[Start of Attachment]

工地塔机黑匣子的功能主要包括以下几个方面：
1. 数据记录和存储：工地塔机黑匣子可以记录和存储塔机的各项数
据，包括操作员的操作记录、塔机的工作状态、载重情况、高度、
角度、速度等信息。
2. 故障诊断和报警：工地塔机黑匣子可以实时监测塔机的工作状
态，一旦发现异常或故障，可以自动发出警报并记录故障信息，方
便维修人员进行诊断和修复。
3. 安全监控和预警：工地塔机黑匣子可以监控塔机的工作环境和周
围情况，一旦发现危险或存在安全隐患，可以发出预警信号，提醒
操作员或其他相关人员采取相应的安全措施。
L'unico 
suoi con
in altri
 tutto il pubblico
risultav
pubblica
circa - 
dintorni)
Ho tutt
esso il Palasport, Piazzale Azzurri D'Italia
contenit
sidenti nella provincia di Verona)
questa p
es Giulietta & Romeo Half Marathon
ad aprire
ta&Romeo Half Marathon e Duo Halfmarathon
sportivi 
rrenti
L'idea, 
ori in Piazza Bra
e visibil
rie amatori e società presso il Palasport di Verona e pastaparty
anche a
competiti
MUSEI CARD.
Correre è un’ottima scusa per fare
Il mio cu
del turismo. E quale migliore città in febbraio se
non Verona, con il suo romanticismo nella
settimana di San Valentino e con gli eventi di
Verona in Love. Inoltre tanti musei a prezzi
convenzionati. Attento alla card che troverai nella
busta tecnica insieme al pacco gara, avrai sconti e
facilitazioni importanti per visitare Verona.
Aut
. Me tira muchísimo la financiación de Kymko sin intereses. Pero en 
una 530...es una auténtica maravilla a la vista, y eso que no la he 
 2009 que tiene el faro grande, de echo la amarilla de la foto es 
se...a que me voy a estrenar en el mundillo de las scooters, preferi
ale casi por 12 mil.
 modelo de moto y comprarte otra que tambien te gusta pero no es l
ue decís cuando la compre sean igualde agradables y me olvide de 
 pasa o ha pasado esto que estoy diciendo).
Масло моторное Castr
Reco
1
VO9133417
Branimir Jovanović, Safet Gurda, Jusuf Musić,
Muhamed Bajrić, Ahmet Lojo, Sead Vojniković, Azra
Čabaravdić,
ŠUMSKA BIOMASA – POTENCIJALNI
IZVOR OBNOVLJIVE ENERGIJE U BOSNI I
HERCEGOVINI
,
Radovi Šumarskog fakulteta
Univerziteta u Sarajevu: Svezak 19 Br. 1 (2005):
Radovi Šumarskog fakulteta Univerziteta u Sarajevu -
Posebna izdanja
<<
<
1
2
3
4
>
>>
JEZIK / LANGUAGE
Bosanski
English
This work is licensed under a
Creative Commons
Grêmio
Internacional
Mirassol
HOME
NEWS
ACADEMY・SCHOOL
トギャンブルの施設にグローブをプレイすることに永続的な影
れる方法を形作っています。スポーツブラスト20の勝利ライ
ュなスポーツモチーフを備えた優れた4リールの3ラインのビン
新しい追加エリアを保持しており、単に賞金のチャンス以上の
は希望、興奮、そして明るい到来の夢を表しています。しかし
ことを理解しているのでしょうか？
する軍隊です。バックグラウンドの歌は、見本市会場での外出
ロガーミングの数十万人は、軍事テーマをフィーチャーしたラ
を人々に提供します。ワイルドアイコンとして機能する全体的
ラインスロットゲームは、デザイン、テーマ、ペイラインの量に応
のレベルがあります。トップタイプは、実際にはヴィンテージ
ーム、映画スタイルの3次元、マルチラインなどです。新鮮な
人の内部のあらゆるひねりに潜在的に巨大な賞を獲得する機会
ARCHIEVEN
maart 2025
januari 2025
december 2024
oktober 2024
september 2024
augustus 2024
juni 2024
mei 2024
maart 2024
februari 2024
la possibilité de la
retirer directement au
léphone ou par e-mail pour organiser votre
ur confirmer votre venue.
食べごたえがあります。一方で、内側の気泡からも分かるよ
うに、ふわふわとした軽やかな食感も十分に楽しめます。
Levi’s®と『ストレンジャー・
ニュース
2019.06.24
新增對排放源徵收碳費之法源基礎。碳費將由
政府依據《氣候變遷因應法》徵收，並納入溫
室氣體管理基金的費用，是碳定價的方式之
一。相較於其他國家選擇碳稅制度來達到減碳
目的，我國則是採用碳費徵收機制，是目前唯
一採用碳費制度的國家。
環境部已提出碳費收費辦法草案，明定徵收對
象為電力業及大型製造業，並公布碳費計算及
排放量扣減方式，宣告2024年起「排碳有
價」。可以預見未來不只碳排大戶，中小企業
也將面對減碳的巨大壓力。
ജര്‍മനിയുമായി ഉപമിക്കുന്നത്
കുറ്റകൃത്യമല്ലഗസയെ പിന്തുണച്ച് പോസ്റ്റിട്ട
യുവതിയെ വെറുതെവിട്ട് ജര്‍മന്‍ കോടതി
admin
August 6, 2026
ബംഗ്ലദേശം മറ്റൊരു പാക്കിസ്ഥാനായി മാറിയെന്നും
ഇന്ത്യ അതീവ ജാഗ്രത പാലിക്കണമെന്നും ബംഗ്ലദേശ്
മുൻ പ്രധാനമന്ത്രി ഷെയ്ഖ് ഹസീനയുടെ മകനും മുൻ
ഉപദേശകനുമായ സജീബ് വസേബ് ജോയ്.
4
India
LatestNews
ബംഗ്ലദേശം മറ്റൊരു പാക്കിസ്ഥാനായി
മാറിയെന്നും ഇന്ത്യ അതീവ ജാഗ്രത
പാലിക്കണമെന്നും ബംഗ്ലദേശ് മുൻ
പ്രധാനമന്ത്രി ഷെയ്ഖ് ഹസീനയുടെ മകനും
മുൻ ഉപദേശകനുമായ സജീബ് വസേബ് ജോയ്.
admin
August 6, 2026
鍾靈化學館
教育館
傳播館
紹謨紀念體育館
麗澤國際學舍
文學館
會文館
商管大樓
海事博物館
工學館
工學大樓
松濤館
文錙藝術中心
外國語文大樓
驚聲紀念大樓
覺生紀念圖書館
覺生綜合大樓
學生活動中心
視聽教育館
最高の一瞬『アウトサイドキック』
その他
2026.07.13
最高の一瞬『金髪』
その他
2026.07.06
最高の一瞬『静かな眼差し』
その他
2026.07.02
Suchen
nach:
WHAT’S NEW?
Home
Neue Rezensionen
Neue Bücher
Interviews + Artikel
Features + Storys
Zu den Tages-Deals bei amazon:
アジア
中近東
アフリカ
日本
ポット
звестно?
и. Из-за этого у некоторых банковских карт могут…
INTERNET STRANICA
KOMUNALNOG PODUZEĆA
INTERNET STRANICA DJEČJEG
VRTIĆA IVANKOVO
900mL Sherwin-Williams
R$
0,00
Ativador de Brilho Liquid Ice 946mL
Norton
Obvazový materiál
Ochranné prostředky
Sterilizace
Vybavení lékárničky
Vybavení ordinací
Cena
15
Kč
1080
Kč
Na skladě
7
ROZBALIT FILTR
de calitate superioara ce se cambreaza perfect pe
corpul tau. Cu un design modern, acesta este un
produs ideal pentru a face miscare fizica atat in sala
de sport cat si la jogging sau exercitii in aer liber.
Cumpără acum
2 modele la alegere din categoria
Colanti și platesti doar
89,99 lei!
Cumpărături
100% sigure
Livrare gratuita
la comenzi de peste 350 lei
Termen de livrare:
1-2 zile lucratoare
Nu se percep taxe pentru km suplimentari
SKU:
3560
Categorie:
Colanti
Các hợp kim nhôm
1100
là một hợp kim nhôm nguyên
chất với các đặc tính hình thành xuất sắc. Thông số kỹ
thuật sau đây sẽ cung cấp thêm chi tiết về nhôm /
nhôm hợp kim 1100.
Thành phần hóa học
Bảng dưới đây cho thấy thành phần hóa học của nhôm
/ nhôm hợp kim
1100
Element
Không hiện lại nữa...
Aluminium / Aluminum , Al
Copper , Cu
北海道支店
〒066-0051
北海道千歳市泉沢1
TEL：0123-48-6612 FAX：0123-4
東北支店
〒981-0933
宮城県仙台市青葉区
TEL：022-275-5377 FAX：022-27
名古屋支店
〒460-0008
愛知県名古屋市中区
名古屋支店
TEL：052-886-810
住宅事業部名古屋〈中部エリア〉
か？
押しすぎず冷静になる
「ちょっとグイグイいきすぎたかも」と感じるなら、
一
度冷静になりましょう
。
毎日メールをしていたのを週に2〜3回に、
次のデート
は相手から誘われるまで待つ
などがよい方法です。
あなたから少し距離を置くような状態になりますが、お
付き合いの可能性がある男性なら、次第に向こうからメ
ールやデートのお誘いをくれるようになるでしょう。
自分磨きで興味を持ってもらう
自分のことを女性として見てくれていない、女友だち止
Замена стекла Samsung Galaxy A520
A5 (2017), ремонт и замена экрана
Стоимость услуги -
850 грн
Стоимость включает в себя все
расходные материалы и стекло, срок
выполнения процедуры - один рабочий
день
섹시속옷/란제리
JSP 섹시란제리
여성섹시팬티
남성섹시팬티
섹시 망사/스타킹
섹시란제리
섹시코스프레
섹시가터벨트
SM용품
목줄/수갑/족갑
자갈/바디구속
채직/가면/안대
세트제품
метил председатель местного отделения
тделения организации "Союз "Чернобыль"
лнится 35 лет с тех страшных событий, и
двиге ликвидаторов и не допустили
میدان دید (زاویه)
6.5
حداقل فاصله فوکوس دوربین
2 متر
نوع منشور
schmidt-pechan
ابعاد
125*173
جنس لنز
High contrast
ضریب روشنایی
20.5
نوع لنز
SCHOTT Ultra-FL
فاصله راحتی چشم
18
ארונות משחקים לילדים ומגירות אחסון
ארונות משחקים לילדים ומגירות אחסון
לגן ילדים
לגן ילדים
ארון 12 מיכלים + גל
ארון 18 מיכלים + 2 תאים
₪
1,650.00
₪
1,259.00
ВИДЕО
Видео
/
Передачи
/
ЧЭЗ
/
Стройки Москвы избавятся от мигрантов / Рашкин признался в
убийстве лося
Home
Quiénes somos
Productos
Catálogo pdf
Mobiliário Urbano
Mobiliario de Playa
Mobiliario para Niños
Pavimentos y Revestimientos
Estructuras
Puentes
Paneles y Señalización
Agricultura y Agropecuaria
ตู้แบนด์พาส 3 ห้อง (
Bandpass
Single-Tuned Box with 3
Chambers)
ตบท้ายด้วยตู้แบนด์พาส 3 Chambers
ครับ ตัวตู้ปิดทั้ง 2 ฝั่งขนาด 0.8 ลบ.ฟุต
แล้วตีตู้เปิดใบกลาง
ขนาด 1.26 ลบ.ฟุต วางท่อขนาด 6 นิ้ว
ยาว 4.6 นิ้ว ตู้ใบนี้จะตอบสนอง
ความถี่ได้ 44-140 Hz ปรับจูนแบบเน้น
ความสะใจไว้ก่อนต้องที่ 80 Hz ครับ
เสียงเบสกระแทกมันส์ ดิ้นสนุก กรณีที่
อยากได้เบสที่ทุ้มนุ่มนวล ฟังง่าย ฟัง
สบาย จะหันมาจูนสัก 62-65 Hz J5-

[End of Attachment]

WORK REQUEST: All that is wanted is an exact copy of the lines above from the one with "Aluminium / Aluminum , Al" through the one with "あなたから少し距離を置くような状態になりますが、お", with both ends included.

EXERCISE SOLUTION:
Aluminium / Aluminum , Al
Copper , Cu
北海道支店
〒066-0051
北海道千歳市泉沢1
TEL：0123-48-6612 FAX：0123-4
東北支店
〒981-0933
宮城県仙台市青葉区
TEL：022-275-5377 FAX：022-27
名古屋支店
〒460-0008
愛知県名古屋市中区
名古屋支店
TEL：052-886-810
住宅事業部名古屋〈中部エリア〉
か？
押しすぎず冷静になる
「ちょっとグイグイいきすぎたかも」と感じるなら、
一
度冷静になりましょう
。
毎日メールをしていたのを週に2〜3回に、
次のデート
は相手から誘われるまで待つ
などがよい方法です。
あなたから少し距離を置くような状態になりますが、お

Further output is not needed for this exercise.